▶ Task goal:
Check each line of the entries below for the string "front"; copy every line where it appears.

Start of Provided material

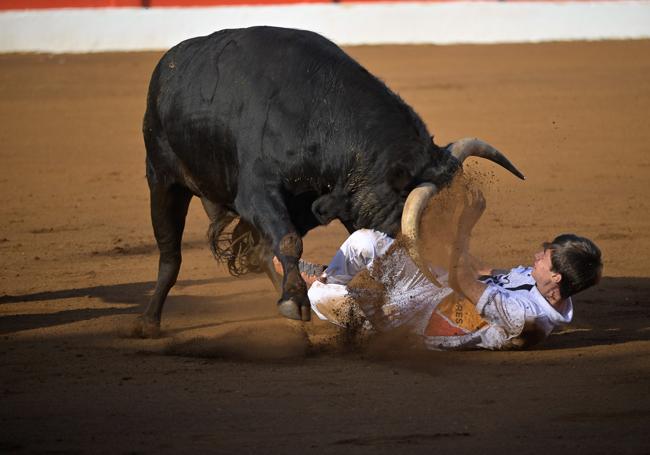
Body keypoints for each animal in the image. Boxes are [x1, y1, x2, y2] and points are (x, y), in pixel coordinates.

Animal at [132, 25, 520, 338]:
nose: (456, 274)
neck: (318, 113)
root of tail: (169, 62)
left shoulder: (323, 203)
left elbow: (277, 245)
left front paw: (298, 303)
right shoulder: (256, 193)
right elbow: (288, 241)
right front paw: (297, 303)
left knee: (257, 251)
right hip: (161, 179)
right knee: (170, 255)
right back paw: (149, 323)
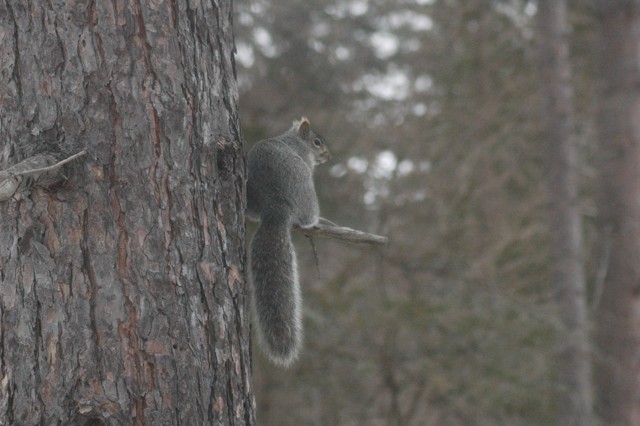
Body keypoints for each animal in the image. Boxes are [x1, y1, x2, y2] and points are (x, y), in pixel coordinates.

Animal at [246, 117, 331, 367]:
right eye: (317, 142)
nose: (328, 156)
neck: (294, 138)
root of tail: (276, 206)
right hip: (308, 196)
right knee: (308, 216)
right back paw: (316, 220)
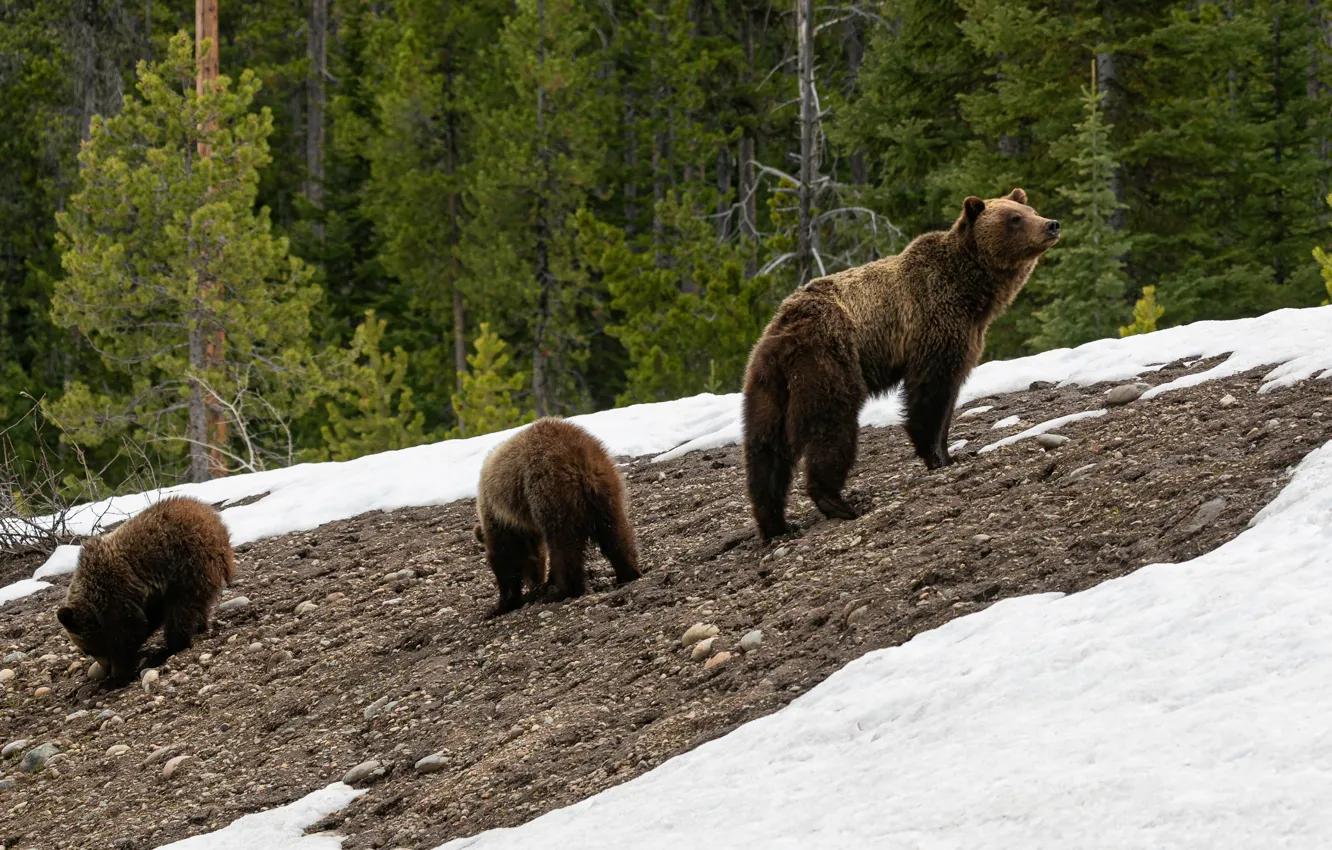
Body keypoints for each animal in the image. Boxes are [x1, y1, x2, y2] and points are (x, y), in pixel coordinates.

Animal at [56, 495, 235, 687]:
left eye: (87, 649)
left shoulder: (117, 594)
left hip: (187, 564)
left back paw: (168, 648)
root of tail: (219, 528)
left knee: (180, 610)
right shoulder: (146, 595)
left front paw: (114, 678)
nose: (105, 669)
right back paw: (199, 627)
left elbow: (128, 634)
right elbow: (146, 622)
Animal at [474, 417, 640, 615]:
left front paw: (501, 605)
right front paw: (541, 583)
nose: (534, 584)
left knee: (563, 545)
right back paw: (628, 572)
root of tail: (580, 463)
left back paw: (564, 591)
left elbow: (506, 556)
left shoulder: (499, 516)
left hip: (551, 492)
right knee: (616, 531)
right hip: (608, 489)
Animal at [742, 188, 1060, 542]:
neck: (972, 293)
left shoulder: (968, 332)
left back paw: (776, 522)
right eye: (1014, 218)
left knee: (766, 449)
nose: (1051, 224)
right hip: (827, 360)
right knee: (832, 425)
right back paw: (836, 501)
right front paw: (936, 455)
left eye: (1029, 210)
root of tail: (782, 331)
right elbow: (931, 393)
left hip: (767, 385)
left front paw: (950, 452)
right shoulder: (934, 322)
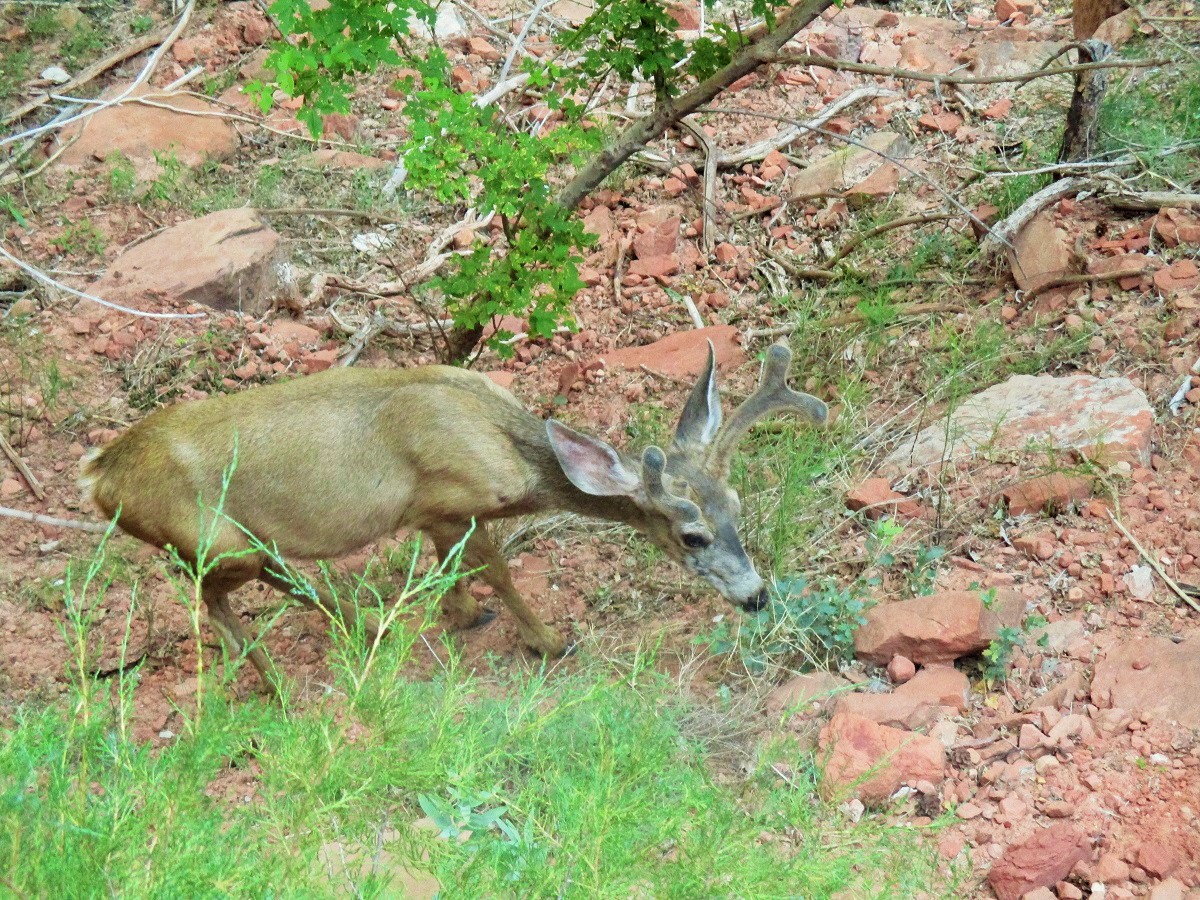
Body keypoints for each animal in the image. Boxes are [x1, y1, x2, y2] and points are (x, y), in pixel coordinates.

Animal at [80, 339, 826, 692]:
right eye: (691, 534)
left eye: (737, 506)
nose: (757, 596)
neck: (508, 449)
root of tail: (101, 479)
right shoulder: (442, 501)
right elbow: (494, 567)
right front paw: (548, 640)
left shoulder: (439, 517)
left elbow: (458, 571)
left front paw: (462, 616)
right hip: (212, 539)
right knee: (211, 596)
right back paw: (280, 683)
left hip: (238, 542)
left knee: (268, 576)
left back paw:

End of Provided material

▶ Written solution:
left front paw: (298, 303)
right front paw: (297, 303)
left front paw: (114, 678)
left front paw: (501, 605)
right front paw: (541, 583)
right front paw: (936, 455)
left front paw: (950, 452)
right front paw: (548, 640)
left front paw: (462, 616)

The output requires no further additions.